Zwischen Frust und Leidenschaft – die Blüten der Kundenbindung
Vor ein paar Jahren führte die deutsche Bahn ein Kundenbindungsprogramm ein, das – ähnlich wie die Frequent Flyer Programme der Airlines – darauf ausgerichtet war Punkte für zurückgelegte Kilometer zu sammeln. Da die Schwelle für den erreichbaren Sonderstatus allerdings beinahe unerreichbar hoch lag und die damit verbundenen Zusatznutzen von den teilnehmenden Kunden als unverhältnismäßig gering empfunden wurden, entwickelte sich das Programm bald zu einem Kunden-Frustrationsprogramm. Wie es zu dieser Kundenfrustration kommt und welche Folgen sie für Unternehmen haben kann, zeigte der deutsche Dienstleistungsexperte Bernd Stauss (Katholische Universität Eichstätt-Inglostadt) vergangene Woche eindrucksvoll auf. Allison Johnson (Queen’s Business School, Kanada) belegte, dass Verfehlungen wie öffentliche Skandale seitens eines Unternehmens die Beziehung von Konsumenten zu diesem beeinträchtigen können. Besonders die Fehltritte (auch solche aus ihrem Privatleben) von Managern, die stark mit dem Unternehmen in Verbindung gebracht werden, haben einen negativen Effekt auf den Unternehmenserfolg.
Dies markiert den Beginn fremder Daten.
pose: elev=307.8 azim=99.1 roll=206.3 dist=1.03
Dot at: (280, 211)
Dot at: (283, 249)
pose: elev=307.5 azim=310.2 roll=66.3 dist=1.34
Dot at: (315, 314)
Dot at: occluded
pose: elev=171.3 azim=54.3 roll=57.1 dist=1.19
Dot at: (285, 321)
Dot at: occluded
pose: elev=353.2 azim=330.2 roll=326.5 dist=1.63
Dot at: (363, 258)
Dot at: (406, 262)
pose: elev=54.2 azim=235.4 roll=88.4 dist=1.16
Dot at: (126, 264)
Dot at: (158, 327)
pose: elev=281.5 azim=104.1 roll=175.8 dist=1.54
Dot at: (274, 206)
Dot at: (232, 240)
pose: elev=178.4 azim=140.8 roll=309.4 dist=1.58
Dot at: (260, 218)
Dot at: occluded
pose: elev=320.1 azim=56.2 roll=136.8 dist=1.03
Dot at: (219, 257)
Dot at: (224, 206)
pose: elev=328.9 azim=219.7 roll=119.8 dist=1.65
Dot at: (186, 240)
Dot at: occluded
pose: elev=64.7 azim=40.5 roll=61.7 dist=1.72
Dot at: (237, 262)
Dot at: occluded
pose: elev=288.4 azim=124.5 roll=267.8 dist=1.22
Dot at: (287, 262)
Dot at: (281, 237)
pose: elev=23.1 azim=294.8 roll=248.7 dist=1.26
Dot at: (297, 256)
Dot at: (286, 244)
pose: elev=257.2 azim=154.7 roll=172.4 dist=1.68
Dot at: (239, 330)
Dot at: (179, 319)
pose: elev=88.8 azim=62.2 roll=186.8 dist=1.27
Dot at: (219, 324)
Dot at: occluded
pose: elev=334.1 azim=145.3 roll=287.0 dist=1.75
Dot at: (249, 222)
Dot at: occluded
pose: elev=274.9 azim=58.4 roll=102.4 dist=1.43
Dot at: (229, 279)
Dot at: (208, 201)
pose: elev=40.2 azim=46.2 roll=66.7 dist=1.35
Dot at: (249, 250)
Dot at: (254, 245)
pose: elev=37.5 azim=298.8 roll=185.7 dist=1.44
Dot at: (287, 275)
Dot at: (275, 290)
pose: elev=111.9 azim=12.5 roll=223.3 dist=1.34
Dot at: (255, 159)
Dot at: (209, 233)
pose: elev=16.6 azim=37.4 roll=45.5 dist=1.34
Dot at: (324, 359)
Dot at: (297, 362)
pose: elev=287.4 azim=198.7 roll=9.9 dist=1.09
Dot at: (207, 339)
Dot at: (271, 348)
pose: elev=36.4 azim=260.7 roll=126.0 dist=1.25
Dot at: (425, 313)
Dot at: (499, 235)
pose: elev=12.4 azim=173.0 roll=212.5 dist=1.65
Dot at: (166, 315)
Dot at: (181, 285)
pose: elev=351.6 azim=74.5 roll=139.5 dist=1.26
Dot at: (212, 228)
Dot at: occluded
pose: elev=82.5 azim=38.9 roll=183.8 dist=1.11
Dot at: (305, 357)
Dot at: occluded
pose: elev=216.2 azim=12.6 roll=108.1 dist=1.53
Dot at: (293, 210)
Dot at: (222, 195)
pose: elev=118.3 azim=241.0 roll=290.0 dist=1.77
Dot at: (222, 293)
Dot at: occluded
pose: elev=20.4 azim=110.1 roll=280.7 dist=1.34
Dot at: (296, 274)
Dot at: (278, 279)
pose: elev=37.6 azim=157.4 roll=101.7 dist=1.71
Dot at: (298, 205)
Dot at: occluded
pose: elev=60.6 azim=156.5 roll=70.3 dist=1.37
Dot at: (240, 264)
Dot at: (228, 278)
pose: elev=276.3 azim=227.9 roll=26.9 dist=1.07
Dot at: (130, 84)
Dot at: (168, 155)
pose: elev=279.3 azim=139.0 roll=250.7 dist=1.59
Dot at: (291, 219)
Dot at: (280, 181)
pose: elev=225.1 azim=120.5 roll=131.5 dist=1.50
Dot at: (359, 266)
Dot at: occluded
Die positiven Seiten von Kundenbindungen hob Eva Thelen (Institut für Strat. Management, Marketing & Tourismus) hervor. Sie stellte Forschungsergebnisse zur Bindung von Konsumenten an Handelsmarken vor und zeigte wie Händler auf die verschiedenen Bindungsarten ihrer Kunden eingehen können um deren Bindung weiter zu festigen. Interessante Einblicke in aktuelle Forschungsprojekte mit Susan Fournier in denen die Rolle der individuellen Attachment-Stile von Kunden in kommerziellen Beziehungen untersucht wird, gewährte Marcel Paulssen (Humboldt Universität, Berlin).
Simon Nyeck (ESSEC, Frankreich), der als Dekan des Masterprogrammes für Luxury Brand Management vorwiegend im Bereich der Luxusmarken forscht, erläuterte anhand semiotischer Analysen wie bestimmte Marken durch die Geschichten und Archetypen, welche sie verkörpern, für bestimmte Konsumentengruppen zu Objekten der Begierde werden. In Bezug auf Produkte präsentierte Ruth Mugge (Delft University of Technology, Niederlande) wodurch Produkt-Attachment hervorgerufen und begünstigt wird, und wie es sich im Zeitverlauf entweder abschwächen oder verstärken kann. Wie Konsumenten selbst enge emotionale Beziehungen erleben und zu welchen teilweise extrem erscheinenden Handlungen ihre Leidenschaft sie treibt, schilderte Elisabeth Pichler vom Marketing-Team des Instituts für Strategisches Management, Marketing und Tourismus.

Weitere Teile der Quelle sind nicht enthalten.